Зыжицкий небрежно бросил:
— Чиновнику какому-нибудь, а?
— Э, не… какой-то бабе… — неохотно промолвил купец.
— Старой? Молодой? С детьми? — не отставал студент. Любопытство и попытки Зыжицкого сунуть нос не в свои дела не понравились купцу, и он, словно не расслышав вопроса, оживленно заговорил о чем-то с приказчиком. Зыжицкий тщетно ждал ответа.
А Ефрем тем временем словно бы и забыл о нем. Повторять вопрос Зыжицкому было неловко, а купец стоял, засунув руки в карманы плисовых шаровар, и смотрел прямо перед собой, будто о жилице и речи не было.
Тем временем случилось так, что та, о ком допытывался любопытствующий студент, как раз вошла с улицы, и Васильев не мог не поздороваться и не поклониться ей, а Зыжицкий не мог не понять, кто эта женщина, потому
Трудно было определить ее возраст, потому что она была довольно сильно накрашена, что придавало свежесть ее лицу, но в то же время наводило на размышления.

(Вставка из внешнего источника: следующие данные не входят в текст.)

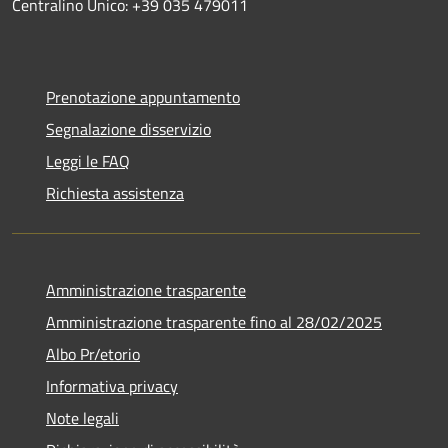
Centralino Unico: +39 035 479011
Prenotazione appuntamento
Segnalazione disservizio
Leggi le FAQ
Richiesta assistenza
Amministrazione trasparente
Amministrazione trasparente fino al 28/02/2025
Albo Pr/etorio
Informativa privacy
Note legali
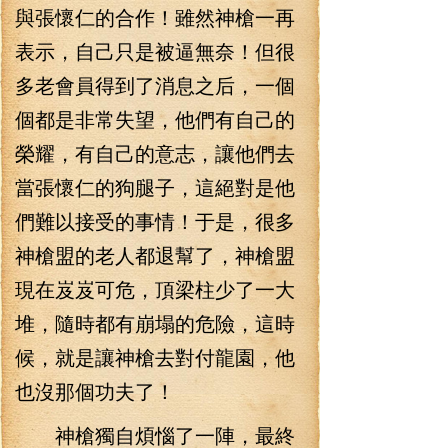
與張懷仁的合作！雖然神槍一再
表示，自己只是被逼無奈！但很
多老會員得到了消息之后，一個
個都是非常失望，他們有自己的
榮耀，有自己的意志，讓他們去
當張懷仁的狗腿子，這絕對是他
們難以接受的事情！于是，很多
神槍盟的老人都退幫了，神槍盟
現在岌岌可危，頂梁柱少了一大
堆，隨時都有崩塌的危險，這時
候，就是讓神槍去對付龍園，他
也沒那個功夫了！
神槍獨自煩惱了一陣，最終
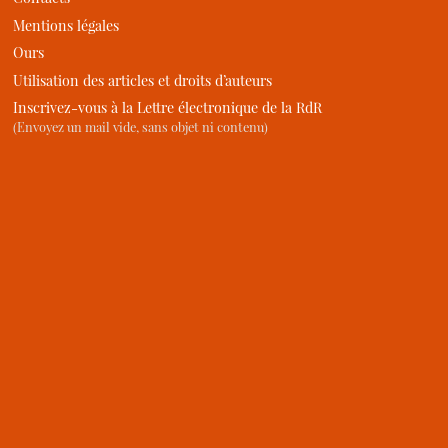
Mentions légales
Ours
Utilisation des articles et droits d’auteurs
Inscrivez-vous à la Lettre électronique de la RdR
(Envoyez un mail vide, sans objet ni contenu)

Лицо с на редкость правильными чертами, некогда, должно быть, очень красивое, и сейчас сохраняло свою привлекательность; особенно хороши были черные глаза и маленький ротик.
Походка, наряд, некоторая принужденность, сквозившая в движениях, в улыбке, во всей ее фигуре, выдавали желание казаться существом куда более изысканным, чем это было на самом деле. Что-то подсказывало, что она могла быть совсем простой бабенкой, которой судьба, а скорее красота, позволила занять неожиданное положение в свете, весьма, впрочем, хлопотливое и утомительное. Можно было поклясться, что эта чопорная дама, сбросив свой элегантный туалет, чувствовала бы себя намного свободнее и счастливее.

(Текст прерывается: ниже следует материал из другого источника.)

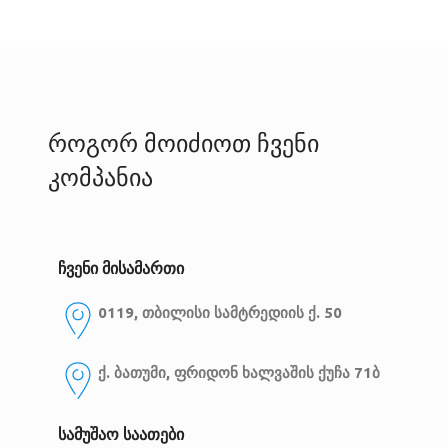
როგორ მოიძიოთ ჩვენი
კომპანია
ჩვენი მისამართი
0119, თბილისი
სამტრედიის ქ. 50
ქ. ბათუმი, ფრიდონ ხალვაშის ქუჩა 71ბ
სამუშაო საათები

Глаза ее испуганно бегали, словно она все время чего-то боялась. И наряд ее был слишком кричащим, грешил избытком украшений и отсутствием вкуса. Зато все было очень дорогое и рассчитано на соответственный эффект. Проходя, дама бросила боязливый взгляд на студента, улыбнулась купцу и быстро взбежала по лестнице, словно хотела поскорее скрыться.

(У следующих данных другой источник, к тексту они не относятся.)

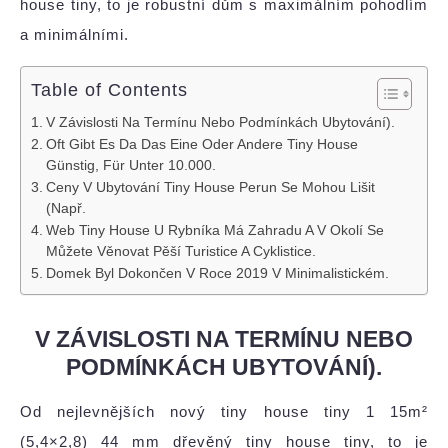
house tiny, to je robustní dům s maximálním pohodlím
a minimálními.
Table of Contents
V Závislosti Na Termínu Nebo Podmínkách Ubytování).
Oft Gibt Es Da Das Eine Oder Andere Tiny House
Günstig, Für Unter 10.000.
Ceny V Ubytování Tiny House Perun Se Mohou Lišit
(Např.
Web Tiny House U Rybníka Má Zahradu A V Okolí Se
Můžete Věnovat Pěší Turistice A Cyklistice.
Domek Byl Dokončen V Roce 2019 V Minimalistickém.
V ZÁVISLOSTI NA TERMÍNU NEBO
PODMÍNKÁCH UBYTOVÁNÍ).
Od nejlevnějších nový tiny house tiny 1 15m²
(5,4×2,8) 44 mm dřevěný tiny house tiny, to je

— Эге, сударь, да ваша жиличка — красавица, — вскричал Зыжицкий.
Ефрем пожал плечами.
— Что, разве не так?
— А разве я сказал — нет? — возразил купец. — Ну, красавица!
— Кто она — вдова или замужняя? — спросил студент.
— Эй, эй, а это уже не мое дело! Я ее об этом не спрашивал.
Так как Васильев, явно избегавший разговора на эту тему, вновь обратился к приказчику с какими-то попреками, Зыжицкий вынужден был отступить, удовлетворясь своей скудной добычей. В тот же день, поднявшись к Евлашевскому, он принес известие о том, что вдова или бог ее ведает кто она — женщина не старая и отнюдь не уродливая.
Из окна удалось выследить, что детей у нее нет, в комнатах показывалась лишь старая служанка, повязанная платком, молодая служанка без платка, обе очень некрасивые, и еще казачок, одетый чисто, но по-простецки. Вдова — все были уверены, что она вдова, — сама не упускала случая лишний раз показаться в своем окне; разодетая и увешанная драгоценностями, она часто выглядывала наружу, якобы для того, чтобы обозреть улицу. Иногда она в таком наряде ходила и по дому, так что любопытствующие наблюдатели могли рассмотреть ее. Других занятий у нее как будто не было — вышивание гарусом, за которым ее временами видели, она брала в руки явно напоказ и долго над ним не сидела.
Никто но мог понять, каким образом эта всем чужая здесь женщина нашла себе знакомых, но понемногу ее стали посещать мелкие служащие, чиновники, мещане, люди среднего сословия. Вечерами за ними можно было наблюдать — они пили чай, прохаживались по комнатам, играли в вист, ужинали.
С третьего этажа, где жил Евлашевский, хорошо было видно, что делается напротив во втором, и, если не были опущены шторы, гостиная незнакомки была как на ладони.
Неведомо по какой причине, именно с этого времени Евлашевский стал неспокоен, задумчив и грустен.